The sample size (N) is the total number of observations in each group.
The sample size affects the confidence interval and the power of the test.
Usually, a larger sample yields a narrower confidence interval. A larger sample size also gives the test more power to detect a difference.
The mean of the observations within each group. The mean describes each group with a single value identifying the center of the data. It is the sum of all the observations with a group divided by the number of observations in that group.
The mean of each sample provides an estimate of each population mean. The differences between sample means are the estimates of the difference between the population means.
Because the difference between the group means are based on data from a sample and not the entire population, you cannot be certain it equals the population difference. To get a better sense of the population difference, you can use the confidence interval.
Standard Deviation (StDev)
The standard deviation is the most common measure of dispersion, or how spread out the data are around the mean. The symbol σ (sigma) is often used to represent the standard deviation of a population. The symbol s is used to represent the standard deviation of a sample.
The standard deviation uses the same units as the variable. A higher standard deviation value indicates greater spread in the data. A good rule of thumb for a normal distribution is as follows:
Approximately 68% of the values fall within one standard deviation of the mean.
95% of the values fall within two standard deviations.
99.7% of the values fall within three standard deviations.
The sample standard deviation of a group is an estimate of the population standard deviation of that group. The standard deviations are used to calculate the confidence intervals and the p-values. Larger sample standard deviations result in less precise (wider) confidence intervals and lower statistical power.
Analysis of variance assumes that the population standard deviations for all levels are equal. If you cannot assume equal variances, use Welch's ANOVA, which is an option for One-Way ANOVA.
Confidence Interval for group means (95% CI)
These confidence intervals (CI) are ranges of values that are likely to contain the true mean of each population. The confidence intervals are calculated using the pooled standard deviation.
Because samples are random, two samples from a population are unlikely to yield identical confidence intervals. But, if you repeat your sample many times, a certain percentage of the resulting confidence intervals contain the unknown population parameter. The percentage of these confidence intervals that contain the parameter is the confidence level of the interval.
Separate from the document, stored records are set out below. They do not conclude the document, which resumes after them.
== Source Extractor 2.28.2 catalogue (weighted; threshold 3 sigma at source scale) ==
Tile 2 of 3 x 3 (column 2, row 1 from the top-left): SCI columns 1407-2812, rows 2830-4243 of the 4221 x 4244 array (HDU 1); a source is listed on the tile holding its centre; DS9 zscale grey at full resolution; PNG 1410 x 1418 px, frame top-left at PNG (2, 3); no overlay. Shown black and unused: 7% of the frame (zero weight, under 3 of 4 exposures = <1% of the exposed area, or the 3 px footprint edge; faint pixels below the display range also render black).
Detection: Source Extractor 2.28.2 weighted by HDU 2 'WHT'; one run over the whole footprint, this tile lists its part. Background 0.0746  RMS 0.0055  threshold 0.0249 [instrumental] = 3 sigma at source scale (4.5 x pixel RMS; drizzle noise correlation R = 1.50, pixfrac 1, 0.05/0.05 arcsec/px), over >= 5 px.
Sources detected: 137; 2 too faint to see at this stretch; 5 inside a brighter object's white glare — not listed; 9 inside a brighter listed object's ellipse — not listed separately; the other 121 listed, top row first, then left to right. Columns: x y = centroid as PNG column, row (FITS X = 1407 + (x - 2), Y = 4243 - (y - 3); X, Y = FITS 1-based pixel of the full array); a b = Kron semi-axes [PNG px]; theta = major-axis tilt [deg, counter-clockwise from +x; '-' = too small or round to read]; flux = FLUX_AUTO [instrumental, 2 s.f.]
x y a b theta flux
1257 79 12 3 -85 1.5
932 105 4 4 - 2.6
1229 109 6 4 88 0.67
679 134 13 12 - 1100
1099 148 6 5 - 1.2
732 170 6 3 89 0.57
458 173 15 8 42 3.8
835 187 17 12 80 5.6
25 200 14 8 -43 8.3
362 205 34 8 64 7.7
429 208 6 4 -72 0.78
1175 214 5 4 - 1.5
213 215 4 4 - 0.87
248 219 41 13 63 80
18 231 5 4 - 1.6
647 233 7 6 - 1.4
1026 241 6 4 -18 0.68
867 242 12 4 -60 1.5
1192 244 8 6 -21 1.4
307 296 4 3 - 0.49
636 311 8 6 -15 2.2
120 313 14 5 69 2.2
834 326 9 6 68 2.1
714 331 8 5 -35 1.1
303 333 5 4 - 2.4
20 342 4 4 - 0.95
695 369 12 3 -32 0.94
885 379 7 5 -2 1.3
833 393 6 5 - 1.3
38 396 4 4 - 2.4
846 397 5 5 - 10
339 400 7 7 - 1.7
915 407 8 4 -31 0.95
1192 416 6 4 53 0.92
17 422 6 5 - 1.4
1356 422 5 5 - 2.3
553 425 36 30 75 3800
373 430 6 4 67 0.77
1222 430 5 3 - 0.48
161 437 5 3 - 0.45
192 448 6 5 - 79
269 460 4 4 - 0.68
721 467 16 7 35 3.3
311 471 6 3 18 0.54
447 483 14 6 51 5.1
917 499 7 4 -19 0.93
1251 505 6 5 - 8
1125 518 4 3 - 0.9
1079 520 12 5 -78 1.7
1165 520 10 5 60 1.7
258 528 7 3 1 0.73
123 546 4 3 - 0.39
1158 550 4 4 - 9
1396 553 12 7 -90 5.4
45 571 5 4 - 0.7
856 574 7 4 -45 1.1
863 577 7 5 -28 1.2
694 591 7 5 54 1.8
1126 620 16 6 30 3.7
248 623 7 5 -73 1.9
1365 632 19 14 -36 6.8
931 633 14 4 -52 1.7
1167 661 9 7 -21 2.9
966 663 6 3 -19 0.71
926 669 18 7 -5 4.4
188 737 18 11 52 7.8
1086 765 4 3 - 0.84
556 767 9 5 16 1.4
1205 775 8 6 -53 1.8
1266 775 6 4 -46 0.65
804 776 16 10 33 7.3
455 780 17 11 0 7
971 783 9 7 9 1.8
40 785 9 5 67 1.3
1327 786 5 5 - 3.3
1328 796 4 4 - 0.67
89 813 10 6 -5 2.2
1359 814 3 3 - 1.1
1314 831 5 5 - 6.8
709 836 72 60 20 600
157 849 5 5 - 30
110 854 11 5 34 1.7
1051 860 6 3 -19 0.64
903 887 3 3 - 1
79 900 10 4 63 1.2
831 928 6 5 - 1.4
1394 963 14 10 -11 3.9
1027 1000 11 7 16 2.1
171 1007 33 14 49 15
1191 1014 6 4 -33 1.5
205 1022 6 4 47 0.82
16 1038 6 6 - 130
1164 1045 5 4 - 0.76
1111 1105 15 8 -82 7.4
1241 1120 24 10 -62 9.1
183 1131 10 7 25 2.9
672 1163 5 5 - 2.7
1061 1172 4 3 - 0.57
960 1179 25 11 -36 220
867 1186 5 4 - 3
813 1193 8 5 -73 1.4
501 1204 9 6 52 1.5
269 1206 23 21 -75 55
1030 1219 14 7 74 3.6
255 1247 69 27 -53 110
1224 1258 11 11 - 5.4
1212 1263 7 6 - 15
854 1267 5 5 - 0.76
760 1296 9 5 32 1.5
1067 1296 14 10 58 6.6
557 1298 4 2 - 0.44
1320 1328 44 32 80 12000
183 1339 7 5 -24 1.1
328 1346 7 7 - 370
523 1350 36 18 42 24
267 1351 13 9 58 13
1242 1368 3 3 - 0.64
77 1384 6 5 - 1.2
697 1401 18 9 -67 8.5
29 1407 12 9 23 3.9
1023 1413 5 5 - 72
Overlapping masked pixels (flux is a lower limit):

The confidence interval is composed of the following two parts:
The point estimate is the estimate of the parameter that is calculated from the sample data. The confidence interval is centered around this value.
Margin of error
The margin of error defines the width of the confidence interval and is determined by the observed variability in the sample, the sample size, and the confidence level. To calculate the upper limit of the confidence interval, the error margin is added to the point estimate. To calculate the lower limit of the confidence interval, the error margin is subtracted from the point estimate.
Use the confidence interval to assess the estimate of the population mean for each group.
For example, with a 95% confidence level, you can be 95% confident that the confidence interval contains the group mean. The confidence interval helps you assess the practical significance of your results. Use your specialized knowledge to determine whether the confidence interval includes values that have practical significance for your situation. If the interval is too wide to be useful, consider increasing your sample size.
The pooled standard deviation is an estimate of the common standard deviation for all levels. The pooled standard deviation is the standard deviation of all data points around their group mean (not around the overall mean). Larger groups have a proportionally greater influence on the overall estimate of the pooled standard deviation.
A higher standard deviation value indicates greater spread in the data. A higher value produces less precise (wider) confidence intervals and low statistical power.
Minitab uses the pooled standard deviation to create the confidence intervals for both the group means and the differences between group means.
Example of a pooled standard deviation
Suppose your study has four groups, as shown in the following table.
The first three groups are equal in size (n=50) with standard deviations around 3. The fourth group is much larger (n=200) and has a higher standard deviation (6.8). Because the pooled standard deviation uses a weighted average, its value (5.488) is closer to the standard deviation of the largest group.